L. Peter first introduced the Peter Principle in a humoristic book (of the same title) describing the pitfalls of bureaucratic organization. The original principle states that in a hierarchically structured administration, people tend to be promoted up to their "level of incompetence".

The Dilbert Principle, the syndicated cartoon character, has overtaken the Peter Principle. Now, apparently, the incompetent workers are promoted directly to management without ever passing through the temporary competence stage.

Scott Adams, creator of Dilbert, states, “When I entered the workforce in 1979, the Peter Principle described management pretty well. Now I think we'd all like to return to those Golden Years when you had a boss who was once good at something. I get all-nostalgic when I think about it. Back then, we all had hopes of being promoted beyond our levels of competence. Every worker had a shot at someday personally navigating the company into the tar pits while reaping large bonuses and stock options. It was a time when inflation meant everybody got an annual raise; a time when we freely admitted that the customer didn't matter. It was a time of joy.”

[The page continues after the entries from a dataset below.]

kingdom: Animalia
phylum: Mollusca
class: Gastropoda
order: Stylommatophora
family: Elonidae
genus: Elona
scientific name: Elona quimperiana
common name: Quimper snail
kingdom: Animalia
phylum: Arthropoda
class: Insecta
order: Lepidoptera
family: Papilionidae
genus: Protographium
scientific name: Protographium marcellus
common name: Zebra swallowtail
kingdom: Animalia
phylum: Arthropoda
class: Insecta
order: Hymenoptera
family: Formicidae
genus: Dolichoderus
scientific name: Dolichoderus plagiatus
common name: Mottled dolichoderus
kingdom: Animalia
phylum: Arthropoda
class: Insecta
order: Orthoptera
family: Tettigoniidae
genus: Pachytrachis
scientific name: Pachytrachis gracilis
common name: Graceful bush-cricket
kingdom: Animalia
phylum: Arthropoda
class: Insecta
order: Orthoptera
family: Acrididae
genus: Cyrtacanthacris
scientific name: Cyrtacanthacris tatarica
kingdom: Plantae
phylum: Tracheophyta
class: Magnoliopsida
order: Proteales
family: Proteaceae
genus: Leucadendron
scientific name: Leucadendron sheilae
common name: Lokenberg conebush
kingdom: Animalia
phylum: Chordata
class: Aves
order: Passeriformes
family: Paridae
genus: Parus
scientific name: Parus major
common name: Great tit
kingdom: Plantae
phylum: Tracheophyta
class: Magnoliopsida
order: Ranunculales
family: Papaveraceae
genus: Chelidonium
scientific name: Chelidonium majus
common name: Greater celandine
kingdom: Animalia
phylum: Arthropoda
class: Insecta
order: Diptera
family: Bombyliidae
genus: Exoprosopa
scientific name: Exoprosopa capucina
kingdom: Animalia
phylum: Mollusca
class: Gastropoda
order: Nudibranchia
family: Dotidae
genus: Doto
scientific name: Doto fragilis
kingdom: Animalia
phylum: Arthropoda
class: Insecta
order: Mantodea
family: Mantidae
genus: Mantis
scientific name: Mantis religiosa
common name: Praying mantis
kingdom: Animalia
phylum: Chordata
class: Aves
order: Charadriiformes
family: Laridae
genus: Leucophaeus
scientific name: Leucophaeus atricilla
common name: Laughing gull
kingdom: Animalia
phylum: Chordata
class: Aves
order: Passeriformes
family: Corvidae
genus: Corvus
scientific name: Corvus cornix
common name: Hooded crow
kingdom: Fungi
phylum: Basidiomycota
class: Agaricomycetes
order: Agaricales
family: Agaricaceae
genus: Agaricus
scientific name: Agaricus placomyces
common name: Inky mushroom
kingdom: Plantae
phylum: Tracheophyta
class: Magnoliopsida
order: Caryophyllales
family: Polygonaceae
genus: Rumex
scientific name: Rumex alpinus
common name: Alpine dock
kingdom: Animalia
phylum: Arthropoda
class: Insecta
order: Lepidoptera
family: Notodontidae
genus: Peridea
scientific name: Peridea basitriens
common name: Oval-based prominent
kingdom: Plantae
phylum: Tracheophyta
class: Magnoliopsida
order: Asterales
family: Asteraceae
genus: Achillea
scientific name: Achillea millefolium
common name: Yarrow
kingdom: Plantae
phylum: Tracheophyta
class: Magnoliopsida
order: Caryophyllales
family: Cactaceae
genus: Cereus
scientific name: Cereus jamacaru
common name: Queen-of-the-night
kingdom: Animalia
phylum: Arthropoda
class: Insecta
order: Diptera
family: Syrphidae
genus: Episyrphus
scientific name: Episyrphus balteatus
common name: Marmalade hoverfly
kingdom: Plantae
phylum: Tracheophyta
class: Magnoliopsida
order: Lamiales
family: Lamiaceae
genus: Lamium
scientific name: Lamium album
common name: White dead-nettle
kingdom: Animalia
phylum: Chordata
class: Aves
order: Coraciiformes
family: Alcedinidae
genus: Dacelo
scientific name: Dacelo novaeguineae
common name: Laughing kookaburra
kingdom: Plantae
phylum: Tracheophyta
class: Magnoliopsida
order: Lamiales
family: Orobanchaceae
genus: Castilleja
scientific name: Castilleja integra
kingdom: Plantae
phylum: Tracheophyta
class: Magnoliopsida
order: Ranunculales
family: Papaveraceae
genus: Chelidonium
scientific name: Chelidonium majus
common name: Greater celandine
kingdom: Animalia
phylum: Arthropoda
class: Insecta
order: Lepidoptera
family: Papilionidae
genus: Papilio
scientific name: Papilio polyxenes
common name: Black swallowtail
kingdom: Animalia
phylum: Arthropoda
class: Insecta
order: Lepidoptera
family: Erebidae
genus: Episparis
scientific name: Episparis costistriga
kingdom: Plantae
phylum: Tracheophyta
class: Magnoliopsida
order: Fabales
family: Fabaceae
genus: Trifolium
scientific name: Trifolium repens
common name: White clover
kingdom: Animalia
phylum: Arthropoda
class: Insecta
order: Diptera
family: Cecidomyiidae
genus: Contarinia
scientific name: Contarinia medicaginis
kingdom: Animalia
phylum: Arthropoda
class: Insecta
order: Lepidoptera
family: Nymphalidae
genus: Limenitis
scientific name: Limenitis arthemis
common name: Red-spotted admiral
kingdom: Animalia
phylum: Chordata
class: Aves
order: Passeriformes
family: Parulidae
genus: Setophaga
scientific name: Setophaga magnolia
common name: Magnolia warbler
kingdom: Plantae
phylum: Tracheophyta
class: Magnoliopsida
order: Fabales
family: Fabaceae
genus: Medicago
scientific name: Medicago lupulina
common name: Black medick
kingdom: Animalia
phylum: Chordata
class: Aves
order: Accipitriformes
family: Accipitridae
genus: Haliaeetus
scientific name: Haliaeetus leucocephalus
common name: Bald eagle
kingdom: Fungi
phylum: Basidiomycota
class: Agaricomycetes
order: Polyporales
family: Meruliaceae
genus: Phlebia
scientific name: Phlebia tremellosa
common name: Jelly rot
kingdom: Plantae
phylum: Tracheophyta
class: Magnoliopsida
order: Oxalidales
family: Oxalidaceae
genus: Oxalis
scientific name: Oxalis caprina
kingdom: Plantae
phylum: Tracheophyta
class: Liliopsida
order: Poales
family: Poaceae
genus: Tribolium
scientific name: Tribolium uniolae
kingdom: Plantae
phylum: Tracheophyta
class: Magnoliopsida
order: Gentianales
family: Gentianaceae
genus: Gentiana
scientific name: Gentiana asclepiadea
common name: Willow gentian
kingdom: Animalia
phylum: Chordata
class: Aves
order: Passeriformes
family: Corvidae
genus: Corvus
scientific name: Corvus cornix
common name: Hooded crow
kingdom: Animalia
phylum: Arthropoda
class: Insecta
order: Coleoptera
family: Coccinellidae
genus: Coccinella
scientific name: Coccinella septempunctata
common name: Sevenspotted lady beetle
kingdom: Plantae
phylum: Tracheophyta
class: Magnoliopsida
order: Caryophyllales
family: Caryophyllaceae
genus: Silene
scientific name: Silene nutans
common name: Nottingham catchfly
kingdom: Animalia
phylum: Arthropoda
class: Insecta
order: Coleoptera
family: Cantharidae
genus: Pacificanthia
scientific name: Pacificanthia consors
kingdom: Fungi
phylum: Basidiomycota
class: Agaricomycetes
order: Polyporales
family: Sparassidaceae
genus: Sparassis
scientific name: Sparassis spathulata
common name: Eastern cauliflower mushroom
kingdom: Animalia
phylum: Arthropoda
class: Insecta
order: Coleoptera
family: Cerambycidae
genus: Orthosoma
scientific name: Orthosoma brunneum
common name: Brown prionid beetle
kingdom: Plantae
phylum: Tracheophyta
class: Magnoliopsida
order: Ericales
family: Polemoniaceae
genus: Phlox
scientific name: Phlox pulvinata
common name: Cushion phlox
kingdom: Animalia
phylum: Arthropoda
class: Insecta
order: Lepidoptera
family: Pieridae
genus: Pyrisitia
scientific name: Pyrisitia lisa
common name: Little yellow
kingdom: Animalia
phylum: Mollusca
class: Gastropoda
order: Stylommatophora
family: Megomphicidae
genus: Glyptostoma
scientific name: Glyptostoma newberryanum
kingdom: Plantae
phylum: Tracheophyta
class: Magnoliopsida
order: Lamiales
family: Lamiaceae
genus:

“We didn't appreciate it then” Adams continues, “but the Peter Principle always provided us with a boss who understood what we did for a living. Granted, he made consistently bad decisions -- after all, he had no management skills. But at least they were the informed decisions of a seasoned veteran from the trenches.”

While there is a role for managers in missions, perhaps we should begin with those who can say, as did the Apostle Paul, “Follow my example. Do as I do, not just as I say.”